|Executives agreed that global energy markets are more than ever open for business and competing for foreign investments|
|ABU DHABI, United Arab Emirates, November 13, 2019/ — The African Energy Chamber (https://EnergyChamber.org) participated in the Oil & Gas 4.0 Strategic Roundtables at ADIPEC in Abu Dhabi this week. During the “Energy trends, policy formation and geopolitical factors affecting the global oil and gas industry” roundtable, the Chamber provided a critical African perspective to the global debate on energy transition.|
Key issues addressed by global CEOs from across the world included the impact of population growth and decarbonization on the global energy demand and future sector policies. Highlighting global dynamics in supply and demand, participants insisted on the need to meet growing demand for heavier petroleum products and crude, which shale oil cannot deliver. Similarly, executives agreed that global energy markets are more than ever open for business and competing for foreign investments.
A major concern shared by leaders at ADIPEC includes growing criticism made to the industry by the civil society at large in light of climate change. Coupled with a depressed oil prices environment, this sentiment is negatively impacting financial capital markets performances for the sector and overall growth projections. Capital markets are going through a tough time for instance, growing at only 3 to 4% as opposed to 15% a few years ago.
As climate concerns add pressure on the sector, participants urged all stakeholders to find ways to engage the broader society and challenge the insular nature of the oil & gas industry. All parties agreed that the sector is doomed if it fails to engage women, younger generations and the society at large around inclusive and sustainable growth.
Bringing its own perspective to the debate, the Chamber insisted that Africans should not apologize for wanting to develop their fossil fuels despite rising global concerns about climate change. Chamber representatives reminded everyone that Africa remains one of the world’s lowest emitter of carbon emissions, has over 650 million people who live without access to electricity, and cannot develop as a continent without oil & gas. As a result, the imperative of reducing poverty and creating opportunities through energy in the developing world was one of the key take away from the debate.
The Chamber notably voiced Africa’s determination to build an inclusive industry it can be proud of and which does not rely on aid but on sound business practices, deals and investments. It joined stakeholders in voicing concerns about the lack of inclusion of younger generations in the industry and the need to make oil & gas more attractive for young talent.

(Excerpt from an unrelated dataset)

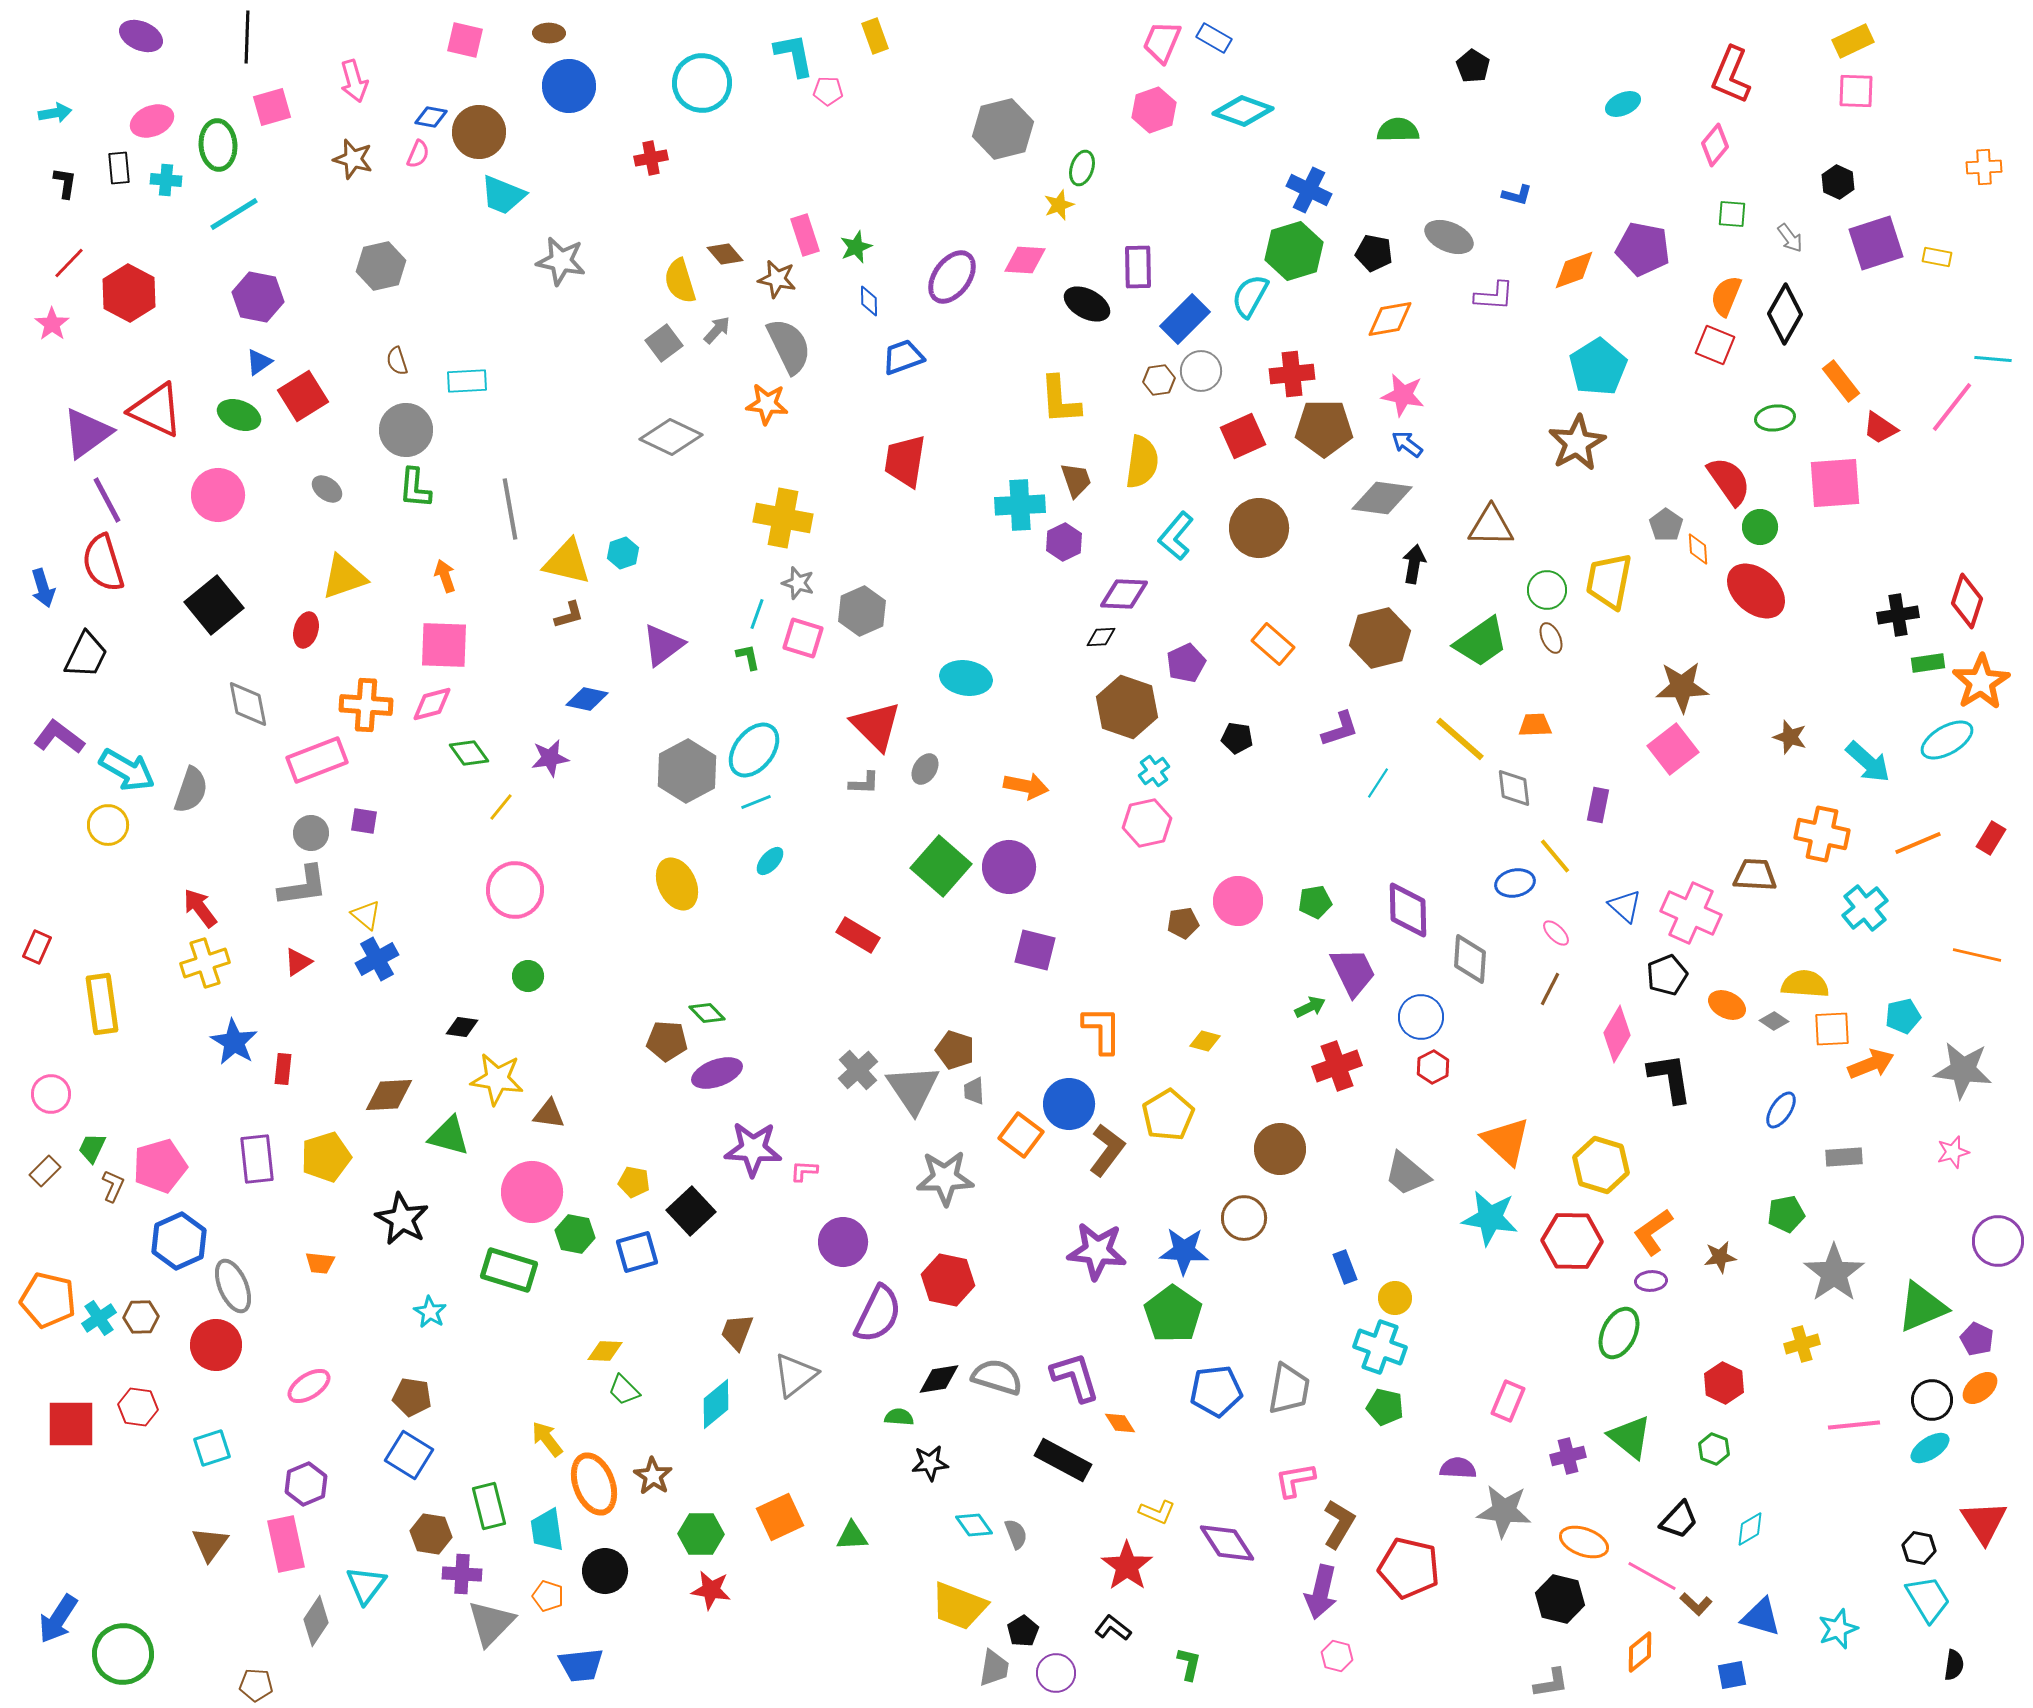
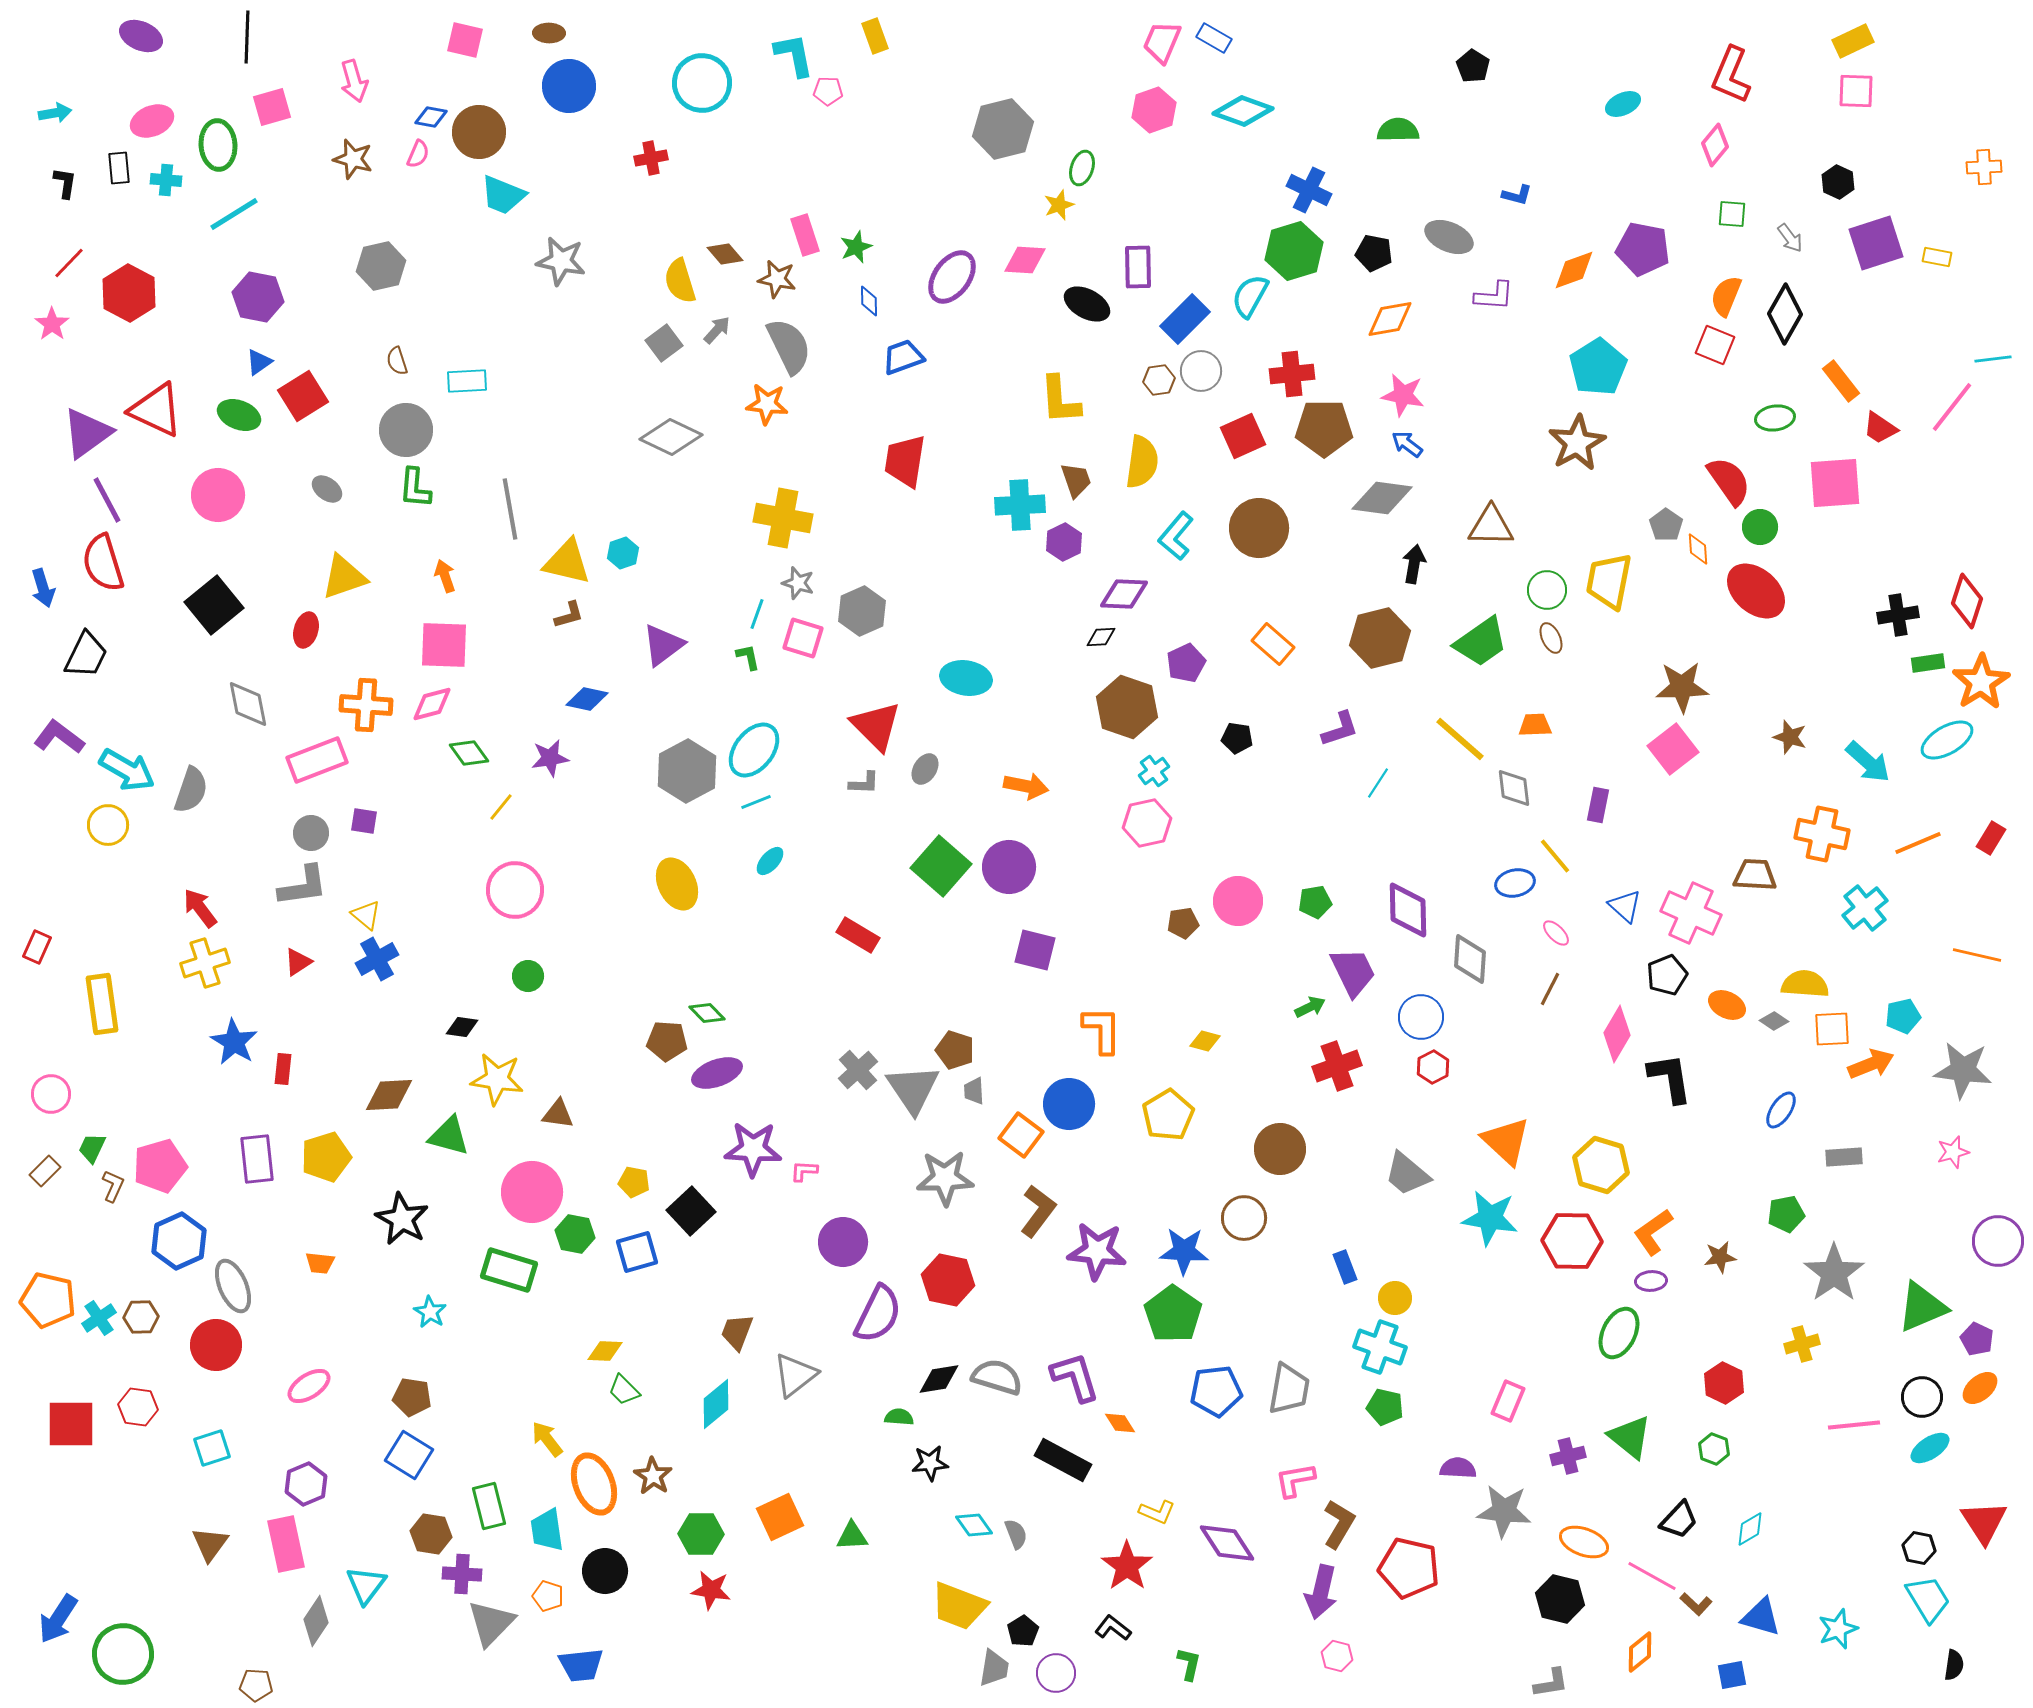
cyan line at (1993, 359): rotated 12 degrees counterclockwise
brown triangle at (549, 1114): moved 9 px right
brown L-shape at (1107, 1150): moved 69 px left, 61 px down
black circle at (1932, 1400): moved 10 px left, 3 px up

Concluding the debate, executives and experts agreed that real tensions are arising from climate change problems. They are forcing the industry to innovate and find more efficient and low-emitting solutions to develop hydrocarbons and invest in new technologies like hydrogen and energy storage. All parties agreed on the challenge of adequately addressing two issues at once. First, the need for near-term opportunities like cost-reduction and industry partnership to deliver opportunities for all, and second the long-term need to address energy transition and help solve climate change problems.